至此,《绝世帝尊》的故事,也走到了尾声。

顾扬趴在床边,一边望着谢离殊沉睡的侧颜,一边蘸着墨汁写字。

魔族外患已平,战火方熄,人人都在重建破碎的家园。

暖融的日光透过薄薄的窗纸,温柔落在谢离殊的鼻尖。

顾扬微微勾唇,搁下笔,把玩谢离殊的一缕发尾,在指尖绕了又绕。

苍梧长老说,谢离殊的伤早已痊愈,只是人还迟迟未醒。

顾扬自己也探过,谢离殊周身灵力恢复如常。甚至比过往还精纯深厚,却不知为何还沉睡着。

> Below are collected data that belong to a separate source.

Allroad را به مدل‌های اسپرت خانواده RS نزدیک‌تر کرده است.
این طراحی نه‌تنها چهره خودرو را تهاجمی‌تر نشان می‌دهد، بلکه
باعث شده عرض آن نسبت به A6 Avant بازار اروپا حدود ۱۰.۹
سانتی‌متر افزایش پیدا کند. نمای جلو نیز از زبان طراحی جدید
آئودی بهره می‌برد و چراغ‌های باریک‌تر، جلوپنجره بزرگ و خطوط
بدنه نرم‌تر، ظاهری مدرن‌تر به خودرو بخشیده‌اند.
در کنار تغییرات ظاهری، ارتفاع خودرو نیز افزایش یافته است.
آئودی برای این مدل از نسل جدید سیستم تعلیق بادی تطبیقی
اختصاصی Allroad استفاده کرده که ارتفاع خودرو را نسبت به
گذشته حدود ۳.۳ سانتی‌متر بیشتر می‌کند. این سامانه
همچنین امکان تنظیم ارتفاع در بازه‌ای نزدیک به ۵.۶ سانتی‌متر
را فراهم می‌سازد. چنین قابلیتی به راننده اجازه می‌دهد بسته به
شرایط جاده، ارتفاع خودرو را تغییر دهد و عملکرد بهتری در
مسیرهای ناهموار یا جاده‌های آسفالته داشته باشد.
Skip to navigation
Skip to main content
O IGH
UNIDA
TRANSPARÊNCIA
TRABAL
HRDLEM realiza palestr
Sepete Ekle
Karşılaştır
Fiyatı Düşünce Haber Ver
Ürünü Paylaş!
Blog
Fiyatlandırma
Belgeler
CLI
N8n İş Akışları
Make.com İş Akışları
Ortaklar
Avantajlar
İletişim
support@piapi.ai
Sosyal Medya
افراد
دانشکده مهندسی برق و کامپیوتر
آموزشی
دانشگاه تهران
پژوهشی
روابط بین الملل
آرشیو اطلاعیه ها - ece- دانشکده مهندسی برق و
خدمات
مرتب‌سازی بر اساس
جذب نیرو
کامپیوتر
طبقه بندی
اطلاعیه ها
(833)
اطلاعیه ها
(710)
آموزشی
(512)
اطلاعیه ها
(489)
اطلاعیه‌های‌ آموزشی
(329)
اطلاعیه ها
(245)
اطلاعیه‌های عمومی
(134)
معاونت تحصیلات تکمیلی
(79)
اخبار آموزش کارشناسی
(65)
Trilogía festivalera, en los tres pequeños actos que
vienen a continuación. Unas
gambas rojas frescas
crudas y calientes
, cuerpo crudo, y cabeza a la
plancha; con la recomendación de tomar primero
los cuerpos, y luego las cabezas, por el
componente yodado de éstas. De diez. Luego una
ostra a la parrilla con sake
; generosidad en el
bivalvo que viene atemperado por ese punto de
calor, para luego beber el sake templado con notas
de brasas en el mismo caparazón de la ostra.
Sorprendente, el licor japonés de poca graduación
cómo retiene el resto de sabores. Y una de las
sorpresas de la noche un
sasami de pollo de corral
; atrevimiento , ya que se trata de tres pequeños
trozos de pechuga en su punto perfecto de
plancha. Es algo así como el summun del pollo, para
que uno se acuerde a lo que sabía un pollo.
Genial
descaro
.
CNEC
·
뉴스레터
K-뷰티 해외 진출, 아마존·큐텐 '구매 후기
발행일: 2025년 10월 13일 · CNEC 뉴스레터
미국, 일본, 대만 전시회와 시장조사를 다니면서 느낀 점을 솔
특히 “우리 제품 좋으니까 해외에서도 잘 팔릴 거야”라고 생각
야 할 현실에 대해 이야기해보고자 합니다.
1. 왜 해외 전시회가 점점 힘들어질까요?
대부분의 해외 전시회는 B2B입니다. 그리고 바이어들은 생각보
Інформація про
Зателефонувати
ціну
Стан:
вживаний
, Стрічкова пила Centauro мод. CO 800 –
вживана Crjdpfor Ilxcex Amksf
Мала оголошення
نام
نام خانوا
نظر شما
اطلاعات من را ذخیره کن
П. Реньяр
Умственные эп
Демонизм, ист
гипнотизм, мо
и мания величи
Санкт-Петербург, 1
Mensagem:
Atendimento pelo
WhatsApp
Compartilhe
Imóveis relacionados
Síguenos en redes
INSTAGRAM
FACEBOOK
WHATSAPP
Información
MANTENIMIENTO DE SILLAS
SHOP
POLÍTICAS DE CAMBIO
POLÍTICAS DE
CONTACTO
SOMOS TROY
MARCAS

他每日清晨都会在锅里热着一碗豆花,小火慢煨,只等谢离殊一醒来就能尝到清甜温热。

昨夜屋外风大,门窗关得紧,屋内有些闷,顾扬便起身去开窗。恰在此时,有玉荼殿的梨花乘风而来,如雪絮絮,落在谢离殊的指尖。

下一刻,谢离殊墨睫微颤,修长的指尖颤了颤。

他忙回去握住那人温热的掌心。

谢离殊低低咳了两声,悠悠醒转,因着睡了太久,脑子还昏沉,恍惚睁开眼喃喃道:“我……还活着?”